Closed jackzhou121 closed 1 year ago
Hey, @jackzhou121 . I encounter same problem. I think the problem may be caused by the padding to 16 behavior. Do you have any ideas how to fix this problem?
Hi @llCurious and @jackzhou121, I'm having the same issue. Did you fix it?
I used the following code to run int8 opt: """ from transformers import AutoTokenizer, OPTForCausalLM import torch
from opt import Int8OPTForCausalLM
device = torch.device("cuda")
model = Int8OPTForCausalLM.from_pretrained("/workspace/opt-models/opt1.3b-int8-models", device_map="cuda")
tokenizer = AutoTokenizer.from_pretrained("/workspace/opt-models/opt-1.3b")

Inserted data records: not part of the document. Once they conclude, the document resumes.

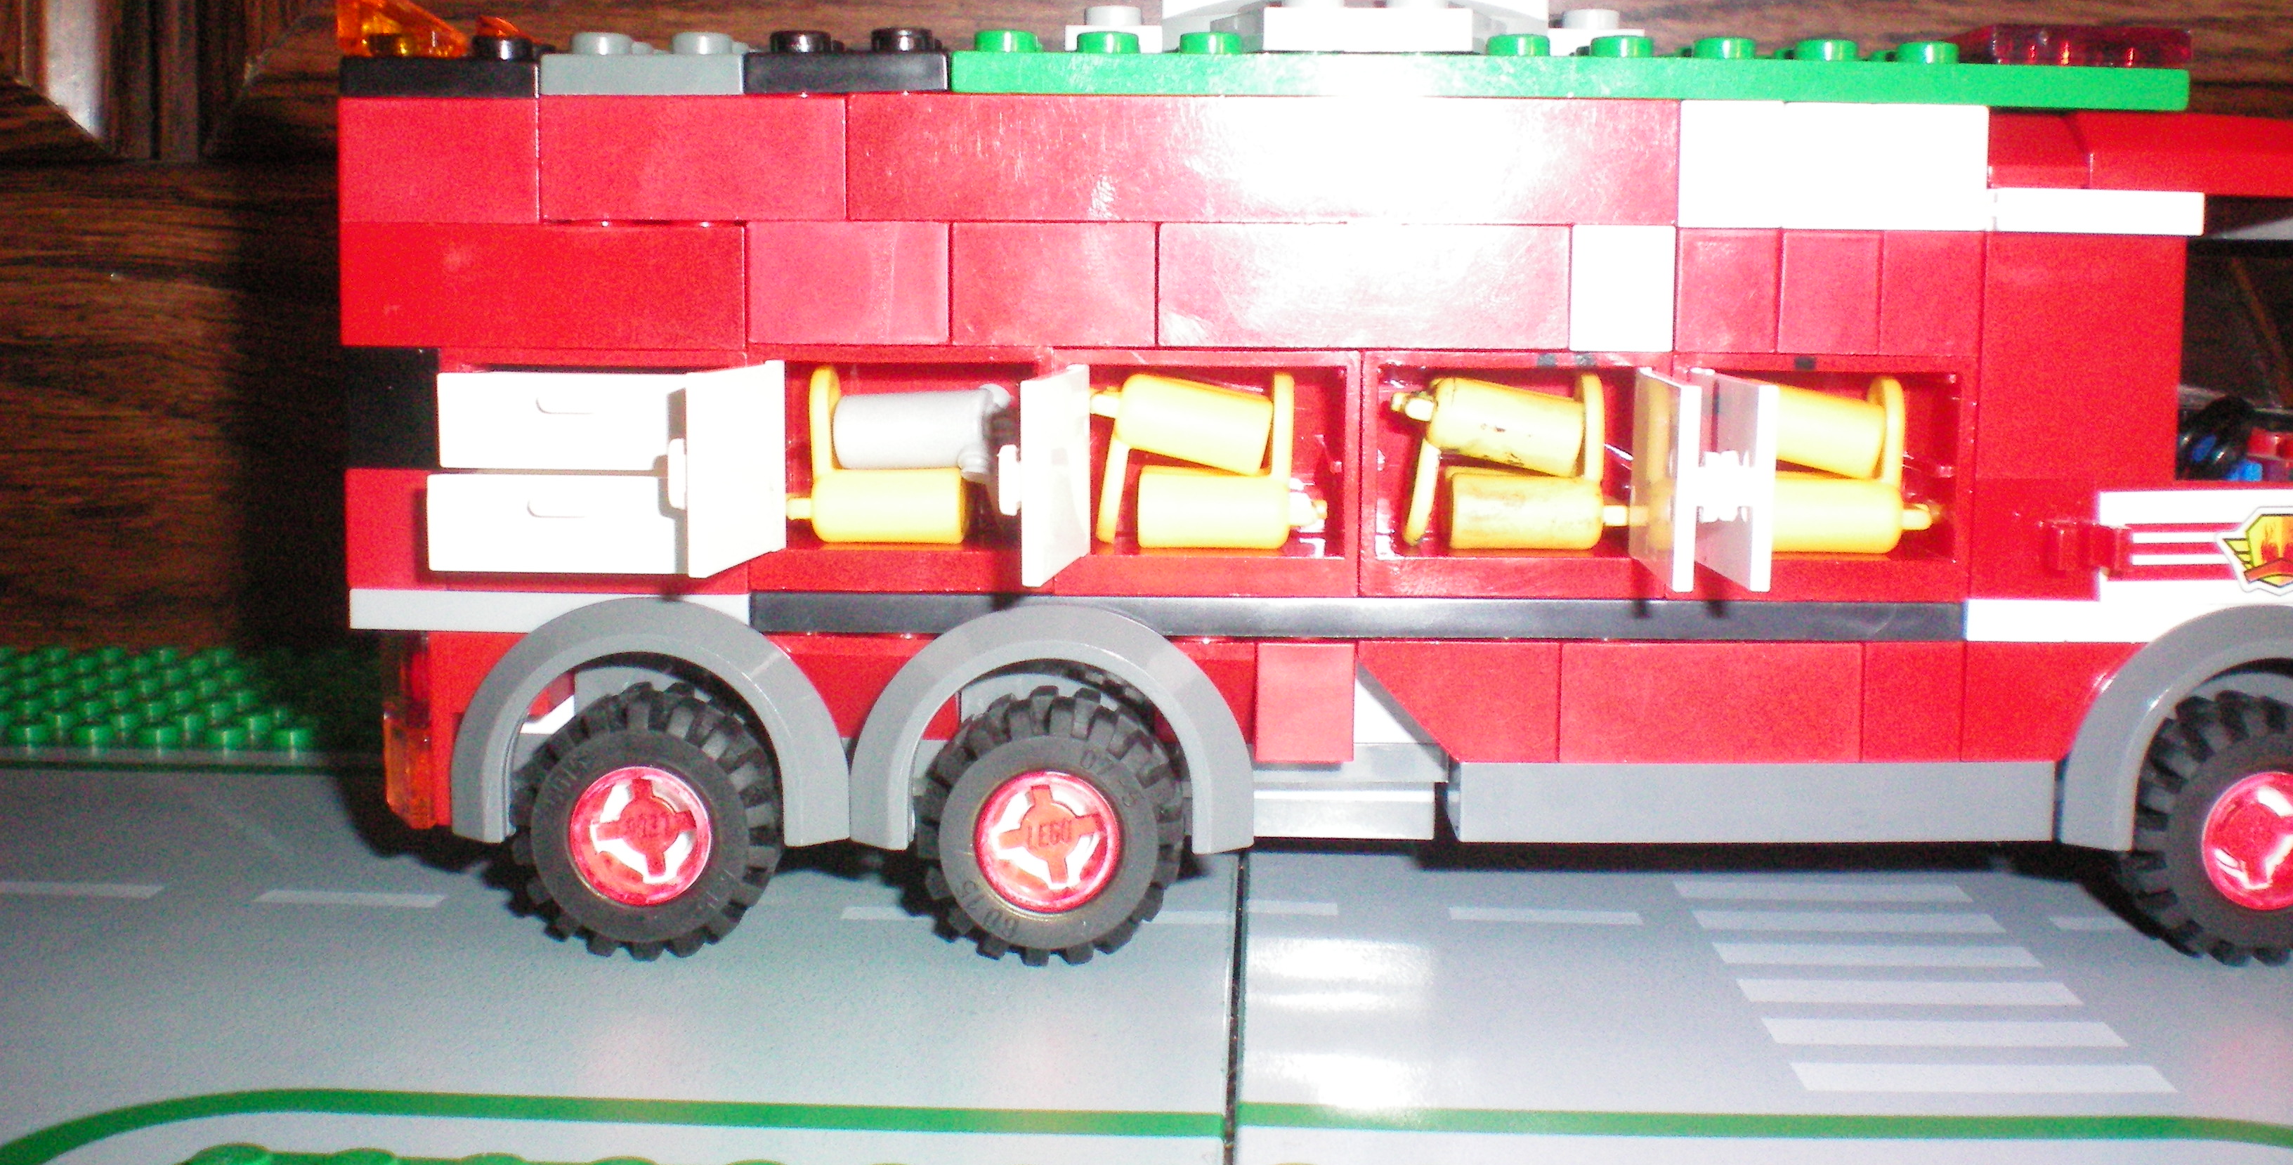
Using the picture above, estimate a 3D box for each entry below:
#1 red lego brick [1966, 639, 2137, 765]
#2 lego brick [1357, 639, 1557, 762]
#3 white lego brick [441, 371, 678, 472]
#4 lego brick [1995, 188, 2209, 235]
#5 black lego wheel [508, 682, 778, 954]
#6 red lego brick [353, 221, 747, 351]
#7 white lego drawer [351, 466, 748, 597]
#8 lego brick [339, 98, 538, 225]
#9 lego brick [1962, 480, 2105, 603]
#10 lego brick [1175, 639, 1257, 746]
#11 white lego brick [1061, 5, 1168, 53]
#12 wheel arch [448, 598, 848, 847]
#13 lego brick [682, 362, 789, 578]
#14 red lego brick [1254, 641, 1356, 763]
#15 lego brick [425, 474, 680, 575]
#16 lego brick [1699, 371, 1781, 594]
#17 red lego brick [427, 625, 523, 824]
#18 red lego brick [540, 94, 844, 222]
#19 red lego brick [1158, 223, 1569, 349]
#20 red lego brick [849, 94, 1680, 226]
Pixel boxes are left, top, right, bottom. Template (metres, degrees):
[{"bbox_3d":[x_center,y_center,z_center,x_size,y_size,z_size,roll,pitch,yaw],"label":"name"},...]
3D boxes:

prompt = "Hey" inputs = tokenizer(prompt, return_tensors="pt") input_ids = inputs.input_ids.to(device)
generate_ids = model.generate(input_ids, max_length=64)
output = tokenizer.batch_decode(generate_ids, skip_special_tokens=True, clean_up_tokenization_spaces=False)[0]
print(output) """ and the error message is “Traceback (most recent call last): File "int8_inference.py", line 17, in
generate_ids = model.generate(input_ids, max_length=64)
File "/opt/conda/lib/python3.8/site-packages/torch/autograd/grad_mode.py", line 27, in decorate_context
return func(*args, kwargs)
File "/opt/conda/lib/python3.8/site-packages/transformers/generation/utils.py", line 1602, in generate
return self.greedy_search(
File "/opt/conda/lib/python3.8/site-packages/transformers/generation/utils.py", line 2450, in greedy_search
outputs = self(
File "/opt/conda/lib/python3.8/site-packages/torch/nn/modules/module.py", line 1185, in _call_impl
return forward_call(*input, *kwargs)
File "/opt/conda/lib/python3.8/site-packages/transformers/models/opt/modeling_opt.py", line 944, in forward
outputs = self.model.decoder(
File "/opt/conda/lib/python3.8/site-packages/torch/nn/modules/module.py", line 1185, in _call_impl
return forward_call(input, kwargs)
File "/workspace/opt_smoothquant/opt.py", line 384, in forward
output = self.old_forward(
File "/opt/conda/lib/python3.8/site-packages/transformers/models/opt/modeling_opt.py", line 646, in forward
raise ValueError(
ValueError: The provided attention mask has length 20, but its length should be 32 (sum of the lengths of current and past inputs)”